Ursache in den Erbanlagen

Ein hohes LDL-Cholesterin ist also ein anerkanntes Risikofaktor für Herz-Kreislauf-Erkrankungen – allerdings sagen die Werte allein nur wenig über den Nutzen von Behandlungen aus. Laut der Stiftung Gesundheitswissen ist die Ursache für erhöhte Cholesterinwerte in der Regel eine erbliche Veranlagung in Kombination mit einem ungesunden Lebensstil. Als häufige Auslöser gelten schlechte Ernährung, mangelnde Bewegung, Übergewicht (vor allem am Bauch) oder Adipositas. Erhöhte Cholesterinwerte können über viele Jahre unbemerkt bleiben. Oft bemerken Betroffene ihre Erkrankung gar nicht, die zu hohen Werte können auch per Zufall herauskommen, etwa bei einem regelmäßigen Check-up beim Hausarzt oder wenn eine andere Untersuchung gemacht wird. Neben der Bestimmung der Blutwerte ist auch die eigene Krankheitsvorgeschichte sowie die der Familie wichtig. Wie hoch der LDL-Cholesterin-Wert sein darf, hängt vom individuellen Gesamtrisiko der Entstehung von Herz-Kreislauf-Erkrankungen ab. Allgemein gilt laut Leitlinie: Je mehr Risikofaktoren für Herz- und Kreislauf-Erkrankungen vorhanden sind, umso niedriger sollten die LDL-Cholesterinwerte sein.

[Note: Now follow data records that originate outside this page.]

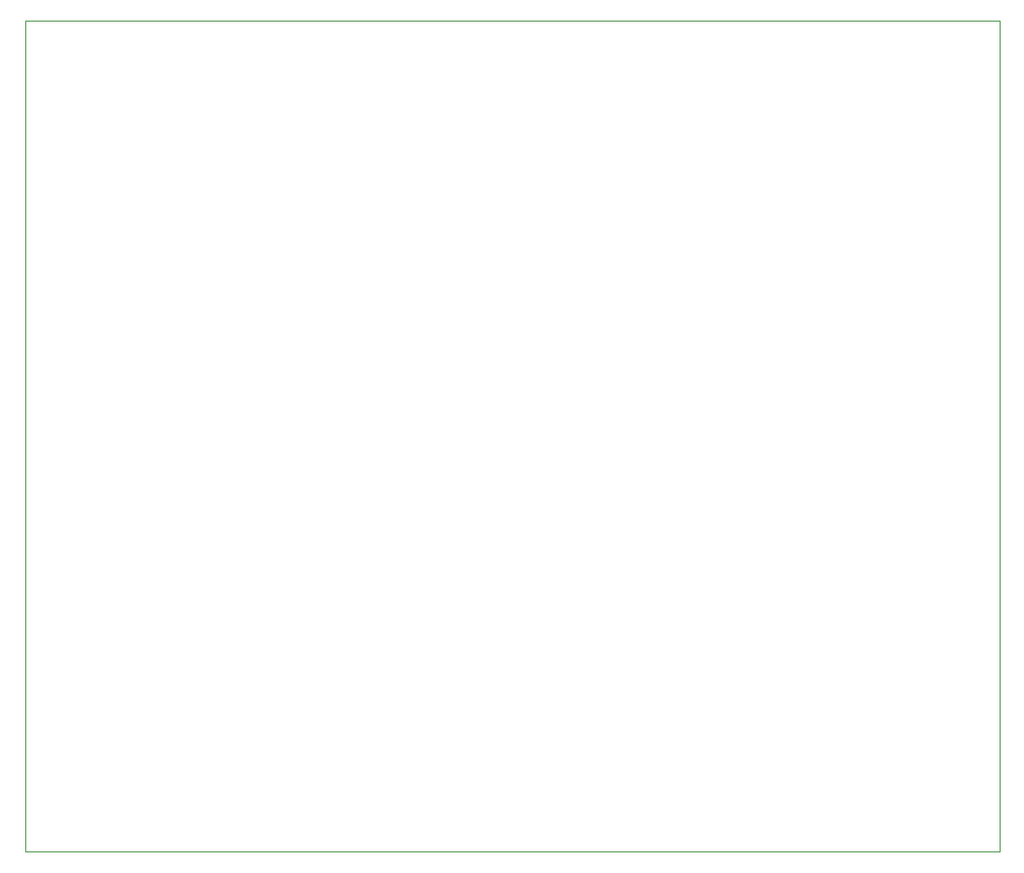
<source format=gbr>
%TF.GenerationSoftware,KiCad,Pcbnew,(6.0.0)*%
%TF.CreationDate,2022-04-10T16:10:43-06:00*%
%TF.ProjectId,USB_curve_tracer,5553425f-6375-4727-9665-5f7472616365,rev?*%
%TF.SameCoordinates,Original*%
%TF.FileFunction,Profile,NP*%
%FSLAX46Y46*%
G04 Gerber Fmt 4.6, Leading zero omitted, Abs format (unit mm)*
G04 Created by KiCad (PCBNEW (6.0.0)) date 2022-04-10 16:10:43*
%MOMM*%
%LPD*%
G01*
G04 APERTURE LIST*
%TA.AperFunction,Profile*%
%ADD10C,0.100000*%
%TD*%
G04 APERTURE END LIST*
D10*
X180700000Y-56315000D02*
X181700000Y-56315000D01*
X94700000Y-56315000D02*
X174700000Y-56315000D01*
X181700000Y-56315000D02*
X181700000Y-121315000D01*
X181700000Y-131315000D02*
X93700000Y-131315000D01*
X174700000Y-56315000D02*
X180700000Y-56315000D01*
X93700000Y-56315000D02*
X93700000Y-131315000D01*
X94700000Y-56315000D02*
X93700000Y-56315000D01*
X181700000Y-121315000D02*
X181700000Y-131315000D01*
M02*

</source>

Therapie von Hypercholesterinämie

Behandelt wird in der Regel mit Medikamenten, zum Beispiel mit so genannten Statinen, die das hohe LDL-Cholesterin im Blut senken. Sie wirken, allerdings sind die Nebenwirkungen nicht ganz ohne. Für Patienten mit einem schweren Risiko oder die schon einmal einen Herzinfarkt erlitten haben, gibt es seit einigen Jahren einen neuen Wirkstoff auf dem Markt. Der Antikörper PCKS9 („Proprotein Convertase Subtilisin/Kexin Typ 9“) ist ein noch junger Therapieansatz, der das Blutfett besser senkt und kaum Nebenwirkungen aufweist. Dieses Mittel kommt als Therapie allerdings erst dann infrage, wenn andere Lipidsenker keine Wirkung zeigen oder wenn eine Statintherapie aufgrund von Nebenwirkungen – dazu gehören etwa Muskelkrämpfe – abgebrochen werden muss. Das schreiben die gesetzlichen Krankenkassen vor, denn der neue Wirkstoff ist sehr teuer. Die Antikörper-Therapie kann auch mit einem Statin kombiniert werden. Der PCSK9-Antikörper wird alle 14 Tage mit einer Fertigspritze in die Bauchhaut, in den Oberarm oder Oberschenkel injiziert. Die Nebenwirkungen sollen minimal sein. Studien zufolge können bei unter zehn Prozent der Patienten grippeähnliche Symptome auftreten.